A criação dos núcleos de Monitoramento e Avaliação (NMA) e o Articulação Territorial (NAT), e o mapeamento de áreas prioritárias para recuperação da vegetação nativa foram algumas das pautas debatidas nas últimas reuniões da Comissão, que deverá acelerar a implementação das estratégias de ação ao longo de 2026.

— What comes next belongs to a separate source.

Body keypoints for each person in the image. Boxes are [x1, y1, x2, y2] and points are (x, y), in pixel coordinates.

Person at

Essa é a segunda etapa do processo de concretização da Política Nacional de Recuperação da Vegetação Nativa (Proveg), que ganhou novo impulso desde o início da gestão de Marina Silva no MMA. A primeira, a atualização do Planaveg, também contou com a participação ativa da Rede Sul tanto nas reuniões da Conaveg, em que é representada por sua coordenadora, Ana Rovedder, quanto nas discussões realizadas nas três Câmaras Consultivas Temáticas (CCTs) – de inteligência espacial e monitoramento, economia da recuperação e arranjos de implementação -, nas quais atuam outros integrantes do coletivo.

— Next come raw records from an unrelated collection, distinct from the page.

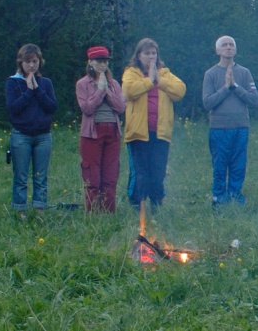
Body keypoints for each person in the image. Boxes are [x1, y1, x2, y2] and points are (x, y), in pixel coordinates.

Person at [122, 38, 186, 209]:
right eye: (147, 53)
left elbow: (180, 91)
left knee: (158, 172)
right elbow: (128, 92)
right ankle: (136, 206)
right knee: (140, 173)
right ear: (138, 55)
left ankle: (156, 205)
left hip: (160, 132)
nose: (151, 56)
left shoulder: (165, 73)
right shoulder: (131, 72)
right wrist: (150, 81)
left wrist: (159, 80)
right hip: (137, 133)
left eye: (153, 53)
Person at [202, 35, 258, 207]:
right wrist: (226, 88)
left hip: (241, 127)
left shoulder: (244, 73)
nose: (228, 47)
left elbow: (254, 100)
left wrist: (236, 86)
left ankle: (235, 196)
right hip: (219, 128)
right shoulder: (211, 74)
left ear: (235, 49)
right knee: (220, 165)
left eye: (231, 45)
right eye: (224, 45)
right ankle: (219, 198)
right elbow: (207, 102)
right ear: (218, 50)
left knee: (238, 165)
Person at [5, 44, 57, 215]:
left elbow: (51, 107)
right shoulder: (12, 83)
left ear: (39, 62)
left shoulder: (45, 83)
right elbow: (14, 108)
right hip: (21, 135)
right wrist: (28, 91)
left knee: (41, 176)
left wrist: (38, 90)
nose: (32, 66)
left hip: (43, 136)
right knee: (21, 176)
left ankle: (40, 210)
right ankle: (20, 211)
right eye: (28, 62)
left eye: (35, 61)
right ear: (21, 63)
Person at [76, 46, 126, 213]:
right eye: (99, 61)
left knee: (110, 175)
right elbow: (87, 108)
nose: (103, 64)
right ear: (90, 62)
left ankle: (109, 212)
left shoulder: (114, 84)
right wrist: (99, 91)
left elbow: (121, 107)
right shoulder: (82, 84)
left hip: (112, 132)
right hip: (92, 134)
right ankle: (92, 213)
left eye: (105, 61)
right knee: (92, 176)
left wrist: (107, 90)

“A presença das redes biomáticas permitiu que esse debate fosse muito mais qualificado e abrangente, atendendo a situações, biomas, ecossistemas e cenários de desenvolvimento da restauração ecológica distintos existentes no Brasil. Na Região Sul, por exemplo, estamos bem atrasados. Abordamos a realidade regional de cada bioma e trouxemos aspectos pontuais, entre os quais a restauração em ambientes não florestais, como os campos nativos do Pampa, e a flexibilização da Lei Nacional de Sementes e Mudas, que dificulta a comercialização de sementes nativas”, conta Leonado Urruth, que representou a Rede Sul na CCT de arranjos de implementação do Planaveg.
Segundo Urruth, a presença na Conaveg e a atuação direta na elaboração e implementação do Planaveg dão à Rede protagonismo na articulação de atores da restauração ecológica na Região Sul e trazem também a necessidade de transformar esse trabalho em dividendos para os atores no território.
“Eu e muitos colegas concordamos que a Rede conseguiu, em seus poucos anos de existência desde 2021, ocupar espaços importantes e que, agora, é o momento de trazer essa relevância de volta para dentro do território, para a comunidade. É uma prioridade nossa para 2026 e a coordenação do coletivo vem trabalhando para isso”, conclui.